SEATTLE CHEAP EATS, edited by Kathryn Robinson and Stephanie Irving (Sasquatch Books, $9.95 paper). A varied collection of mini-reviews, 300 in all, that will be of great interest to any budget-minded visitor to (or resident of) the Emerald City. It is unfortunate only that at least some of the 17 or so contributors are given to precious turns of phrase and to infelicitous observations. (Of the menu at an Ethiopian place, it is said that the “amazing typos add an unexpected degree of authenticity”--meaning what? That authentic Ethiopians are poor spellers?)

Advertisement

CAMP THE U.S. FOR $5.00 OR LESS: Western States by Mary Helen and Shuford Smith (Globe Pequot Press, $12.95 paper). A directory to campsites in 13 western states, for RV users and tent-campers both. Lots of detail is packed into the short listings for each place.
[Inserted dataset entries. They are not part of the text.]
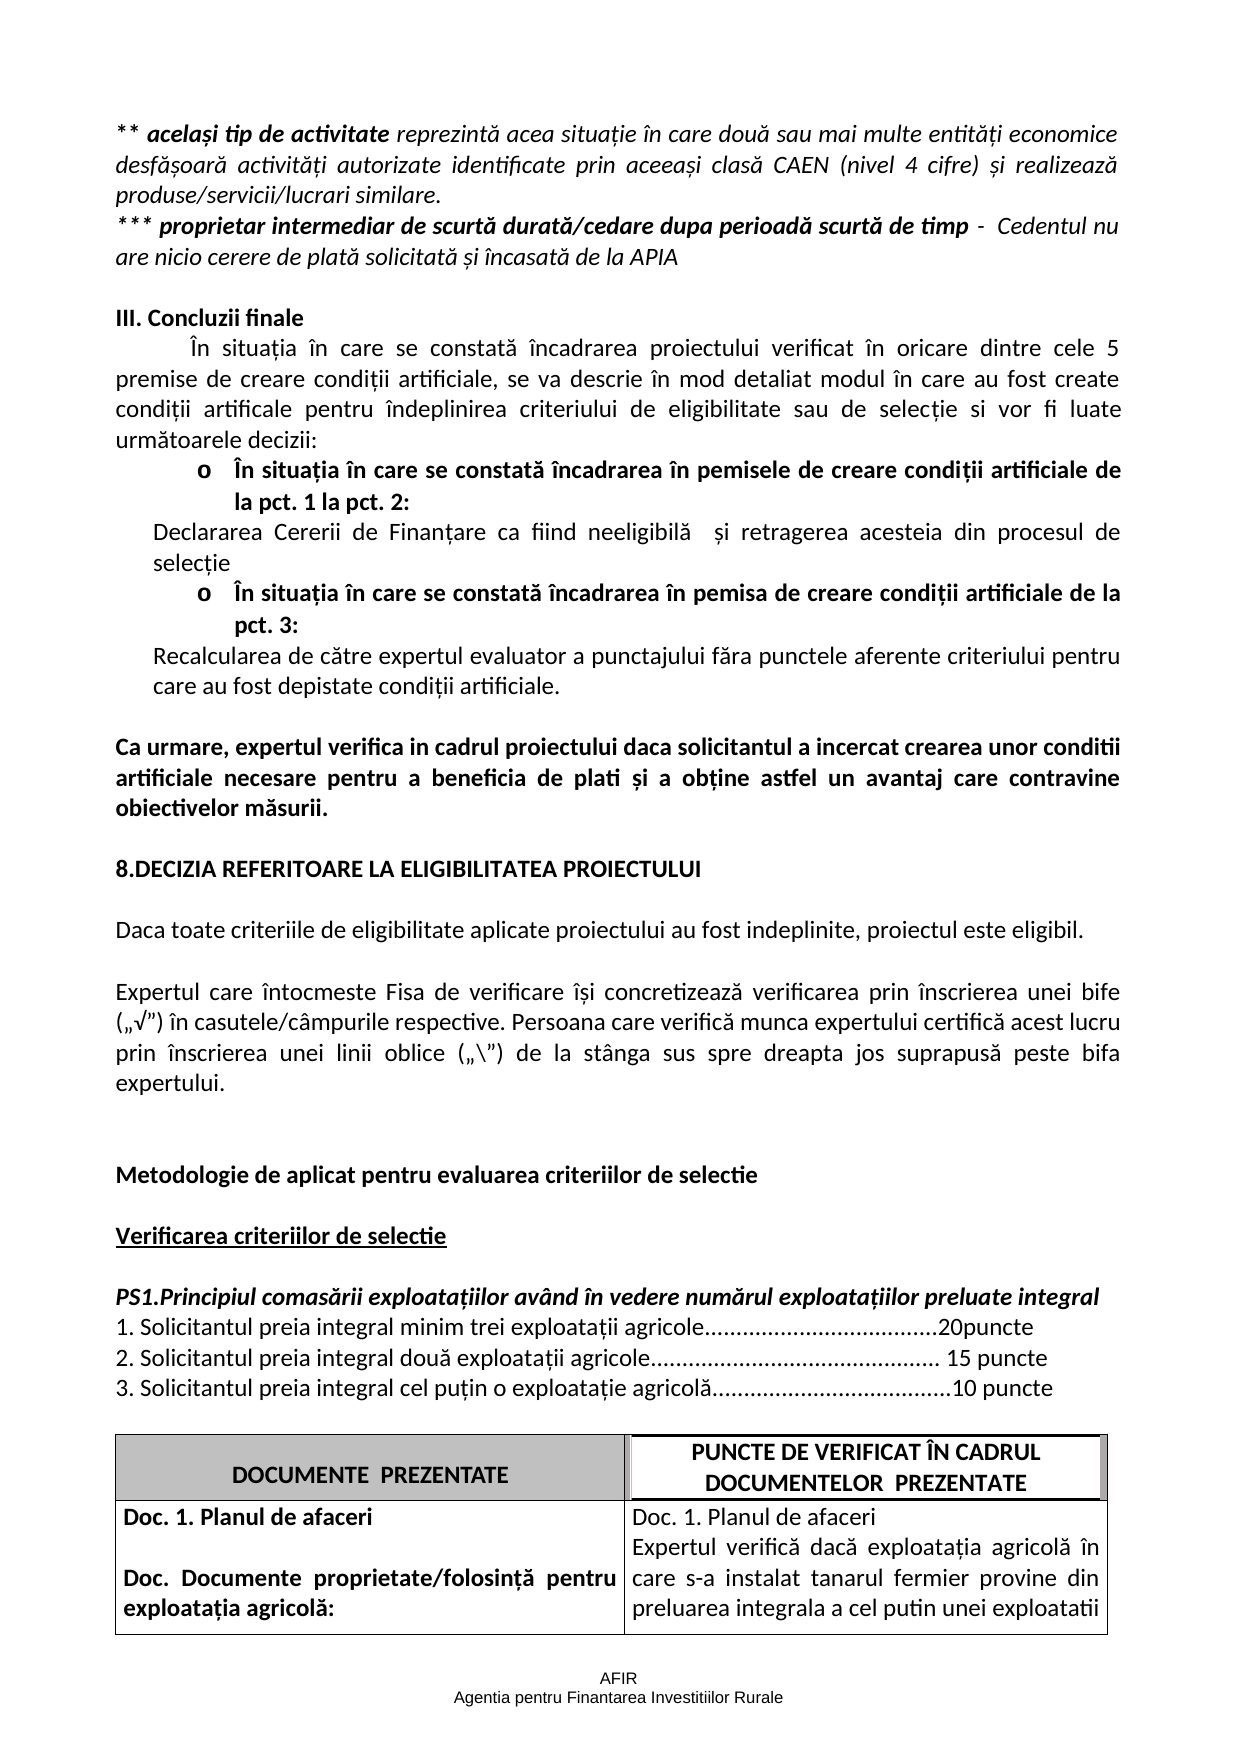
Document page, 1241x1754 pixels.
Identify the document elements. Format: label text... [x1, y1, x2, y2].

text *** proprietar intermediar de scurtă durată/cedare dupa perioadă scurtă de timp - Cedentul nu are nicio cerere de plată solicitată și încasată de la APIA [115, 210, 1122, 271]
text 2. Solicitantul preia integral două exploatații agricole.............................................. 15 puncte [115, 1342, 1122, 1372]
list În situația în care se constată încadrarea în pemisele de creare condiții artificiale de la pct. 1 la pct. 2: [197, 454, 1122, 517]
text Expertul care întocmeste Fisa de verificare îşi concretizează verificarea prin înscrierea unei bife („√”) în casutele/câmpurile respective. Persoana care verifică munca expertului certifică acest lucru prin înscrierea unei linii oblice („\”) de la stânga sus spre dreapta jos suprapusă peste bifa expertului. [115, 976, 1122, 1098]
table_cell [116, 1501, 624, 1634]
table_header DOCUMENTE PREZENTATE [116, 1435, 624, 1500]
text III. Concluzii finale [115, 302, 1122, 332]
text Recalcularea de către expertul evaluator a punctajului făra punctele aferente criteriului pentru care au fost depistate condiții artificiale. [153, 640, 1122, 701]
text În situația în care se constată încadrarea proiectului verificat în oricare dintre cele 5 premise de creare condiții artificiale, se va descrie în mod detaliat modul în care au fost create condiții artificale pentru îndeplinirea criteriului de eligibilitate sau de selecție si vor fi luate următoarele decizii: [115, 332, 1122, 454]
text Daca toate criteriile de eligibilitate aplicate proiectului au fost indeplinite, proiectul este eligibil. [115, 914, 1122, 945]
text ** același tip de activitate reprezintă acea situație în care două sau mai multe entități economice desfășoară activități autorizate identificate prin aceeași clasă CAEN (nivel 4 cifre) și realizează produse/servicii/lucrari similare. [115, 118, 1122, 210]
text 1. Solicitantul preia integral minim trei exploatații agricole.....................................20puncte [115, 1311, 1122, 1342]
text 8.DECIZIA REFERITOARE LA ELIGIBILITATEA PROIECTULUI [115, 853, 1122, 884]
text Declararea Cererii de Finanțare ca fiind neeligibilă și retragerea acesteia din procesul de selecție [153, 517, 1122, 578]
text PS1.Principiul comasării exploatațiilor având în vedere numărul exploatațiilor preluate integral [115, 1281, 1122, 1311]
list În situația în care se constată încadrarea în pemisa de creare condiții artificiale de la pct. 3: [197, 578, 1122, 640]
text Verificarea criteriilor de selectie [115, 1220, 1122, 1250]
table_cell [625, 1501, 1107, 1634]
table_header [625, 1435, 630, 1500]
text Metodologie de aplicat pentru evaluarea criteriilor de selectie [115, 1159, 1122, 1189]
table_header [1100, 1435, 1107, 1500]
text Ca urmare, expertul verifica in cadrul proiectului daca solicitantul a incercat crearea unor conditii artificiale necesare pentru a beneficia de plati și a obţine astfel un avantaj care contravine obiectivelor măsurii. [115, 731, 1122, 823]
text 3. Solicitantul preia integral cel puţin o exploatație agricolă......................................10 puncte [115, 1372, 1122, 1403]
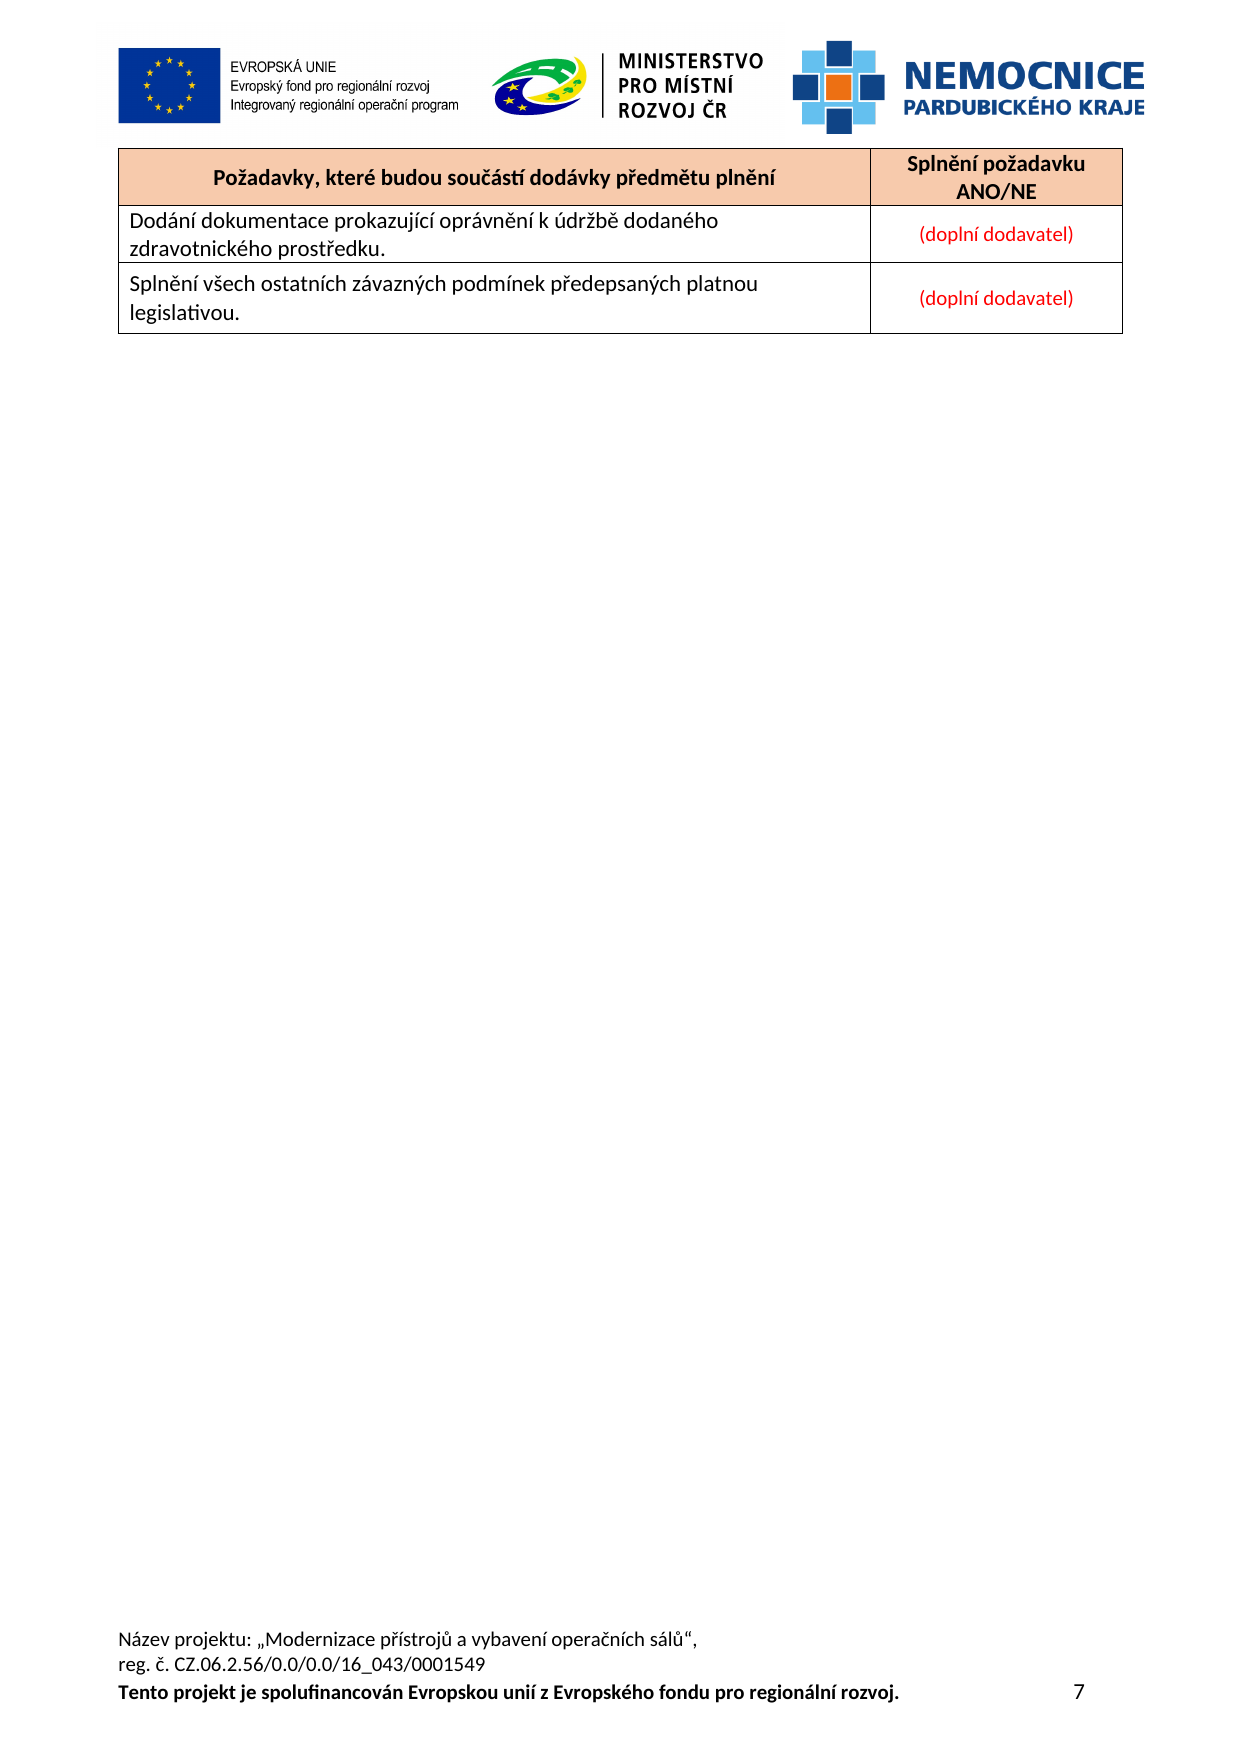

WILDERNESS BASICS: The Complete Handbook for Hikers and Backpackers by the San Diego Chapter of the Sierra Club, second edition (The Mountaineers, $14.95 paper). Trip preparation, outfitting, weather considerations, children in the wilderness and more--basics indeed, but good, solid, clearly presented advice that even the experienced can probably learn from.

OUTLET BOUND: Guide to the Nation’s Best Outlets, 1993 edition, edited by Randy Marks (Outlet Marketing Group, $6.95 paper). Maps, directions, hours, store names, etc., for nearly 350 factory-outlet shopping centers around the United States, with discount coupons thrown in as a bonus--indispensible for anyone whose idea of fun while traveling is to load up on bargain-priced Anne Klein, Jordache, Panasonic and Villeroy & Boch.

Advertisement

BIKING THROUGH EUROPE, newly revised, by Dennis and Tina Jaffe (Williamson Publishing, $13.95 paper). Detailed chart-style route information, maps and various background information for biking tours of eight European countries, with shorter notes on pedaling through five more nations.

THE BEER DRINKER’S GUIDE TO MUNICH, revised edition, by Larry Hawthorne (Freizeit Publishers, $8.95 paper). Notes on history, ambience, clientele, specialty brews, etc., at some 40 of this beer-fueled city’s best beer gardens, beer halls and pubs--plus a guide to 20 discos, bars and night clubs (where beer, among other things, is served). There’s also a chapter on the city’s famed annual Oktoberfest and other beer-related festivities.

FODOR’S EURO DISNEY (Fodor’s Travel Publications, Inc., $10 paper). Forty-two pages of material about this controversial, money-losing theme park (including listings and ratings of rides and other attractions as well as of hotels and restaurants), sandwiched between 160 pages or so of basic guidebook stuff on Paris. In what is perhaps the best Disney theme park tradition, there are also several pages of ads, mostly for American Express.

FODOR’S SHORT ESCAPES IN BRITAIN and FODOR’S SHORT ESCAPES IN FRANCE, both by Bruce Bolger and Gary Stoller (Fodor’s Travel Publications, $13 each). These are nicely annotated walking tours (with maps)--25 per volume--through “villages, landscapes, and historic places tourists never see.” For instance: Robin Hood and Bronte country and the ancient harbor of Boscastle in Britain; Omaha Beach and the hills above Giverny in France.